I use & enjoy Brave on desktop, on mobile. I also operate my own server which hosts my family’s ecommerce business and also all of our personal projects & WordPress blogs. We use abuseipdb to block malicious traffic, as quite often we get people targeting us for DDOS and other denial of service abuse, not to mention form spam. It works really well & I punch holes in the blocking for search engine crawlers and bots. I use user agents of common crawlers to allow access. AbuseIPDB also whitelists common crawlers, so brave could even contact them and add these IP ranges to the whitelist if they really don’t want to publish them.

The problem is, brave says they just use a standard user agent, so I believe they must already have a lot of false positive reports because they crawl without announcing. I can whitelist by IP, but brave also don’t make this public, so I have no way of knowing if they are being blocked or any way to give them access. I can’t be the only one dealing with this.

Can we have an IP range for the bravebot so I can whitelist & allow our sites & content to appear in brave search. I can’t imagine how many sites aren’t showing in search because website owners have no way of identifying & letting them in. Seems counterproductive.

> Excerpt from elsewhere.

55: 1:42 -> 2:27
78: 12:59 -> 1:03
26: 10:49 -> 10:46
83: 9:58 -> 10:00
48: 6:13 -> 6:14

@jodsclass Brave uses Web Discovery Project for crawling. This means users are the crawler, basically.

Because of the way it works, there’s no unique identifier or IP range for it. Essentially any website that allows itself to be indexed by Google or other search engines can be indexed by Brave. To actually quote a portion of another reply I made before:

Brave doesn’t use a traditional, centralized crawler; its data is collected anonymously via scripts running inside users’ browsers. Because there isn’t one single “crawler” (like Googlebot) making requests, the issue of disclosing its identity or contacting every site owner doesn’t arise in the same way. Their “practical reasons” remark reflects the challenges of managing a decentralized, client‑side system rather than an intent to bypass sites that block crawlers.